Quand je le revois, magie de l’homme blanc, dit-on dans mon village, quand je le revois aujourd’hui encore, j’ai ce pénible sentiment: Il sait, comme je le sais, qu’il reste à creuser des chemins dans des roches, juste avec des ongles. Les larmes qui m’emplissent les yeux renvoient à ça: Qu’avons-nous au juste fait de Césaire et de nous-mêmes durant tout ce temps? Qu’aurions-nous objectivement pu faire de Césaire et de nous-mêmes durant ces décennies? Je suis devenu gaudeloupéen par ma femme, Togolais ayant la Guadeloupe en partage, et je sais par exemple ce qu’il en est en Guadeloupe de la fraternité avec les Haïtiens. Ibo Simon, plus extrémiste que Le Pen ne le sera jamais, attise, dans une émission télévisée quotidienne, la haine la plus crasse contre les Haïtiens, causes de tous les malheurs selon lui. En Martinique, oui, les mêmes élans sombres contre les Haïtiens de la part de beaucoup de personnes. En Guadeloupe, en 2006, en plein jour, des magasins d’Haïtiens attaqués au feu à Pointe-à-Pitre. Césaire le savait, il avait aussi vécu cela. Que se jouait-il au fond du coeur de l’homme qui a consacré un chef-d’Oeuvre au roi haïtien? Que se passe-t-il dans le coeur d’un homme qui a eu le temps de vivre l’envers de ses rêves? Je souffre de sa souffrance que n’apaiseront pas les hommages nombreux, sincères ou calculés, appelés à l’inscrire dans la durée ou simple comédie humaine passagère.

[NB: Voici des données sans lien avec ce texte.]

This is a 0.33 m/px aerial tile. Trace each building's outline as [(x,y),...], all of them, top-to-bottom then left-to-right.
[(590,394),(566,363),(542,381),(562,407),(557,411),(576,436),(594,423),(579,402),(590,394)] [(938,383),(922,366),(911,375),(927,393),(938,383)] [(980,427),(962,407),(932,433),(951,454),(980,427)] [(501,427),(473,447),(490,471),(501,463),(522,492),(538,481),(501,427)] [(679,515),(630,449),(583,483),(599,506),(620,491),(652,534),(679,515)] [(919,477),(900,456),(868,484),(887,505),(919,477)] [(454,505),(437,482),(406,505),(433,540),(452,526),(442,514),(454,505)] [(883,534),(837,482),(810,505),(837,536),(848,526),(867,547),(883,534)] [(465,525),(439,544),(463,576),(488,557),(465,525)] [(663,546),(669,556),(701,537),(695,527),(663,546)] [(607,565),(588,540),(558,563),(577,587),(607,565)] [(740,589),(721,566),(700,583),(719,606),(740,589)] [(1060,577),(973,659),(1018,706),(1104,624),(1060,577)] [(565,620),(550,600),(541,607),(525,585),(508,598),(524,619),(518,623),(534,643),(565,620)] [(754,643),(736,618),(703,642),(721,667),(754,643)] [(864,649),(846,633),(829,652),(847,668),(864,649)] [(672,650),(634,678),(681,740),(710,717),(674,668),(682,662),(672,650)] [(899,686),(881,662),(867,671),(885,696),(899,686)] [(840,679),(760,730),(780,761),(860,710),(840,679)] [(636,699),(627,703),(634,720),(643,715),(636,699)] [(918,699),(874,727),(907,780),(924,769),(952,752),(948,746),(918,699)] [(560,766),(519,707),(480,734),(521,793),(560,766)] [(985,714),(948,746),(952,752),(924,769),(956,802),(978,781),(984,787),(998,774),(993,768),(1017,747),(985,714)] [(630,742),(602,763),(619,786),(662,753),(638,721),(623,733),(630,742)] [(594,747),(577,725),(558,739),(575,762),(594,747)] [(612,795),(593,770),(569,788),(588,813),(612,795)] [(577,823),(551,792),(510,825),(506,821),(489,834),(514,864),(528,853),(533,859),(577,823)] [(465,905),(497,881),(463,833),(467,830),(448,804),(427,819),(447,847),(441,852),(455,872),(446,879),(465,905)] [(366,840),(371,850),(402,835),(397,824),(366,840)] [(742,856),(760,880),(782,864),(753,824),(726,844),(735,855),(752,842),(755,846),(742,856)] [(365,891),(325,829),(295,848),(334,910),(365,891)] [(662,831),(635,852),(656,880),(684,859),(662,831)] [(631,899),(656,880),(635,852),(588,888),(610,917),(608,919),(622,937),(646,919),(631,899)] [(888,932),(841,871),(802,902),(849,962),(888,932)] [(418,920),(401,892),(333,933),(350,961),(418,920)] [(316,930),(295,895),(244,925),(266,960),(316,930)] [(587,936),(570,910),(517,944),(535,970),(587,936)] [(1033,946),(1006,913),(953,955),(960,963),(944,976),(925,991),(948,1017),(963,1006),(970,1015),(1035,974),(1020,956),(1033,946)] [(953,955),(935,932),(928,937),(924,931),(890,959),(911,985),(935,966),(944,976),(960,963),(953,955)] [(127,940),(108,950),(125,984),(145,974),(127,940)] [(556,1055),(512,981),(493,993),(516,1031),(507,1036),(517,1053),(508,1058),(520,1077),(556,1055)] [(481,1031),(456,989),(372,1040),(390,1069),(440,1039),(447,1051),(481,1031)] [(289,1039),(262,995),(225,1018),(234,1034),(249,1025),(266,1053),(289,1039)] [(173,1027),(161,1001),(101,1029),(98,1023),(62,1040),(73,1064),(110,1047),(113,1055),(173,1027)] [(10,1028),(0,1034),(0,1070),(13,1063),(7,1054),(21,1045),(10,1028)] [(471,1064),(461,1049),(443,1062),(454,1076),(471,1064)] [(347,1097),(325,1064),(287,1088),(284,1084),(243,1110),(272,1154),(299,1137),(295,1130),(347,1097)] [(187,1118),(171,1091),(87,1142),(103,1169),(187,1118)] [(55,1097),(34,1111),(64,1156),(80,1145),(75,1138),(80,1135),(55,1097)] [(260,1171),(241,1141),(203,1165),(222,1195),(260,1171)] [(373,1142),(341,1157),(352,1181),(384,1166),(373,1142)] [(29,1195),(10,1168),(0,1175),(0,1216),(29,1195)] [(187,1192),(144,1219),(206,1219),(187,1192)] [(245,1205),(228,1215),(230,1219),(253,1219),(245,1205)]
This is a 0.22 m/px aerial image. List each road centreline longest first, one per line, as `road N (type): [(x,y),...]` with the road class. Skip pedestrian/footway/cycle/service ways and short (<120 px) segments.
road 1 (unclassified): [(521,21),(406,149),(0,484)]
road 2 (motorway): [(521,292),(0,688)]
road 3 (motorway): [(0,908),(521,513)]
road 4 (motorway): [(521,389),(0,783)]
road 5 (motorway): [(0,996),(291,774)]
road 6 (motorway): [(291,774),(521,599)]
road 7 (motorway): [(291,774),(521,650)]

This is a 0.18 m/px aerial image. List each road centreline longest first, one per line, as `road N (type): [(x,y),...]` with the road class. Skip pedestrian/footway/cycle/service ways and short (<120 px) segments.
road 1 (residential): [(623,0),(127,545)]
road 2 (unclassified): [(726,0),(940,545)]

Comme écrivain, il me restera de lui l’essentiel: les émotions ressenties à la découverte de son oeuvre, surtout du Cahier. Pas poète pour deux sous, je n’ai jamais tenté de l’imiter. Pas dramaturge pour un sou je n’ai jamais tenté de l’imiter. Mais prétentieux ayant longtemps rêvé de parvenir à inscrire ne serait-ce qu’un mot dans la pierre, d’échapper au destin des traces des mouettes sur le sable, je l’ai toujours quelque part comme la mesure. Pour moi, il fait partie de ces gens, hommes ou femmes, dont l’oeuvre est essentielle en ce sens qu’elle fait corps avec le destin d’un peuple, qu’elle finit par symboliser ce peuple dans sa marche vers un avenir incertain sur des sentiers de braises. Pieds nus dans le feu, marchons, marchons, marchons! Jusqu’où iront les Nègres? Au bout du petit matin, au bout, au bout, au bout du petit matin, que des Nègres l’Histoire retiendra? Il m’arrive de me dire: Césaire a écrit, nous sommes fiers de sa parole. Mais la plus haute des trahisons serait ceci: monter sur son dos pour crier par sa voix notre fierté nègre au point d’oublier que nous sommes toujours à genoux dans ce monde. Hommage mérité à cet homme: transformer ses mots de feux en actes pour libérer le Nègre, l’inscrire dans le panthéon de l’Humanité où il puisse se hisser à la hauteur de l’Autre, avoir le droit banal de regarder l’Autre droit dans les yeux. Ce serait tuer Césaire, le condamner à une sale mort, que de demeurer la négraille qui ne se sera jamais mise debout.